Het ‘Bevrijdingsdag’-tariefplan van president Donald Trump krijgt te maken met toenemende juridische uitdagingen na opeenvolgende uitspraken van federale rechtbanken.
Rechters hebben geoordeeld dat het gebruik van de Internationale Noodbevoegdheden Economiewet (IEEPA) door Trump om brede tarieven in te voeren de presidentiële bevoegdheden overschrijdt.
De regering-Trump is onmiddellijk in beroep gegaan en gaf aan desnoods tot aan het Hooggerechtshof te willen vechten.

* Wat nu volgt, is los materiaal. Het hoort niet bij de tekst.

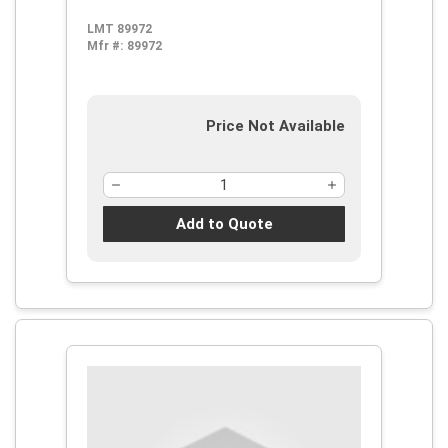
LMT 89972
Mfr #:
89972
Price Not Available
Add to Quote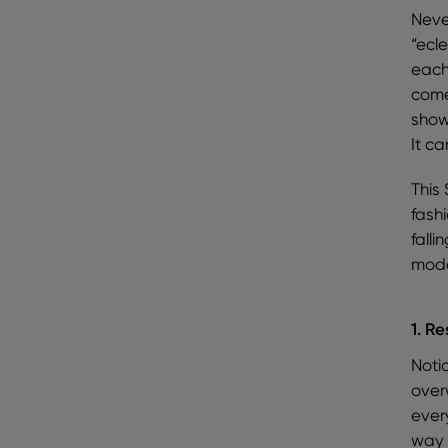
Neve
“ecle
each
come
show
It ca
This 
fash
fall
mode
1. Re
Notic
over
ever
way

Lees het volledige artikel
Regering-Trump geconfronteerd met escalerende juridische strijd over tariefbeleid
Het toonaangevende economische initiatief van Trump voor zijn tweede ambtstermijn—het ‘Bevrijdingsdag’-tariefplan—komt in juridisch vaarwater terecht na twee uitspraken van federale rechtbanken die de basis ervan ondermijnen. Het plan legt een basistarief van 10% op aan de meeste handelspartners van de VS en een extra ‘wederkerig tarief’ aan specifieke landen, gebaseerd op de bevoegdheid vanuit de IEEPA.
Een driekoppig panel van het Amerikaanse Hof voor Internationale Handel (CIT) oordeelde unaniem dat de IEEPA de president geen ‘onbeperkte’ bevoegdheid geeft om dergelijke tarieven in te voeren. Op dezelfde dag oordeelde rechter Rudolph Contreras in Washington, D.C.—benoemd door Obama—in een aparte zaak eveneens dat Trumps gebruik van de wet onwettig was. Beide uitspraken beperken Trumps vermogen om eenzijdig handelsmaatregelen te nemen aanzienlijk.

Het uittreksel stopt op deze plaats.